Here's where the new research comes in: Looking for an explanation of serotonin's role in the brain, the VA and Wayne State University scientists experimented on mice by creating a group of the rodents without the ability to produce the chemical in their brains. Instead of showing signs of depression, the serotonin-free mice behaved, well, normally. Even when put in stressful situations, they acted in the same way as the mice who did not receive the treatment. The scientists also tried giving them traditional antidepressants to see how they would react. Surprisingly, the serotonin-free mice responded to the serotonin-protecting drugs much in the way typical mice would.
So much for serotonin.
Three decades of misguided treatment? Recently, other research has helped shine some light on the serotonin myth. Rather than simply protecting the brain's reserves of a "feel good" chemical, traditional antidepressants also foster the growth of new brain cells. The new cells could help to alleviate symptoms of depression, as many depressed people have smaller and less dense sections of several key regions of the brain.
The new finding is the latest in a series of new developments that are challenging what we thought we knew about depression and helping doctors create new treatments that actually work.
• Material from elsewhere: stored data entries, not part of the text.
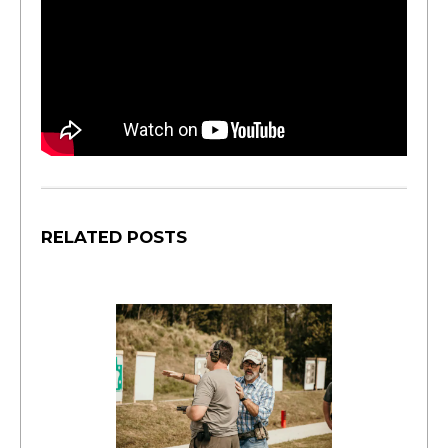
RELATED POSTS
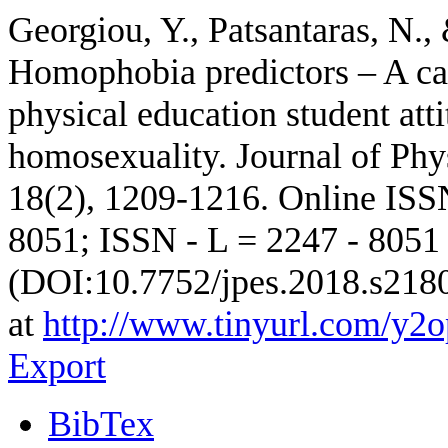
Georgiou, Y., Patsantaras, N.,
Homophobia predictors – A cas
physical education student at
homosexuality. Journal of Phy
18(2), 1209-1216. Online ISS
8051; ISSN - L = 2247 - 805
(DOI:10.7752/jpes.2018.s218
at
http://www.tinyurl.com/y2
Export
BibTex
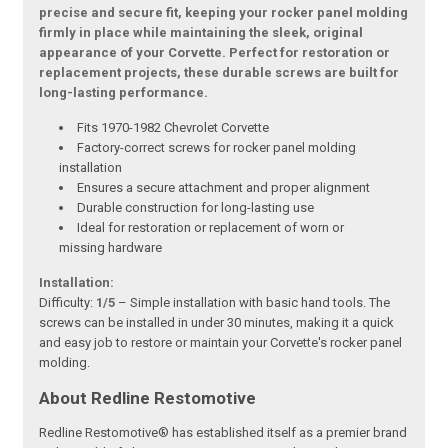
precise and secure fit, keeping your rocker panel molding
firmly in place while maintaining the sleek, original
appearance of your Corvette. Perfect for restoration or
replacement projects, these durable screws are built for
long-lasting performance.
Fits 1970-1982 Chevrolet Corvette
Factory-correct screws for rocker panel molding
installation
Ensures a secure attachment and proper alignment
Durable construction for long-lasting use
Ideal for restoration or replacement of worn or
missing hardware
Installation:
Difficulty:
1/5
– Simple installation with basic hand tools. The
screws can be installed in under 30 minutes, making it a quick
and easy job to restore or maintain your Corvette's rocker panel
molding.
About Redline Restomotive
Redline Restomotive® has established itself as a premier brand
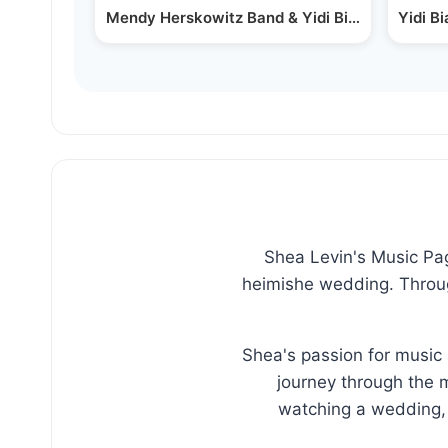
Mendy Herskowitz Band & Yidi Bialostozky Pe
Yidi B
Shea Levin's Music Page
heimishe wedding. Through
Shea's passion for music 
journey through the m
watching a wedding, 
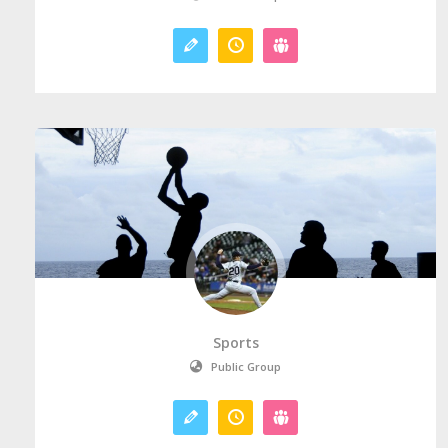
Sports
Public Group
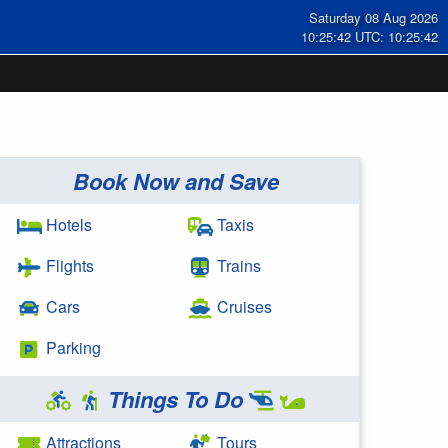
Saturday 08 Aug 2026
10:25:43 UTC: 10:25:43
Book Now and Save
Hotels
Taxis
Flights
Trains
Cars
Cruises
Parking
Things To Do
Attractions
Tours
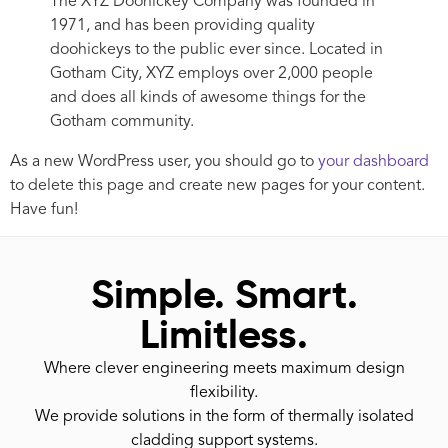
The XYZ Doohickey Company was founded in
1971, and has been providing quality
doohickeys to the public ever since. Located in
Gotham City, XYZ employs over 2,000 people
and does all kinds of awesome things for the
Gotham community.
As a new WordPress user, you should go to
your dashboard
to delete this page and create new pages for your content.
Have fun!
Simple. Smart.
Limitless.
Where clever engineering meets maximum design
flexibility.
We provide solutions in the form of thermally isolated
cladding support systems.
We now know, for example, that:
Specific brain regions are affected by depression. A seahorse-shaped segment in the center of the brain is critical for helping us create memories and process emotions (the hippocampus) shrinks in the brains of depressed people. In stressful situations, the flow of blood to the region is stifled. Over time, the area dwindles.
Depression is genetic. People with a variation in one specific chunk of DNA are more vulnerable to depression. Since each of us has two copies of the gene (one from each parent), people with two copies of the affected gene are at the highest risk of developing the condition.
So despite having bungled the past few decades of depression treatment, this new research brings us one step closer to finding real treatments than ever before.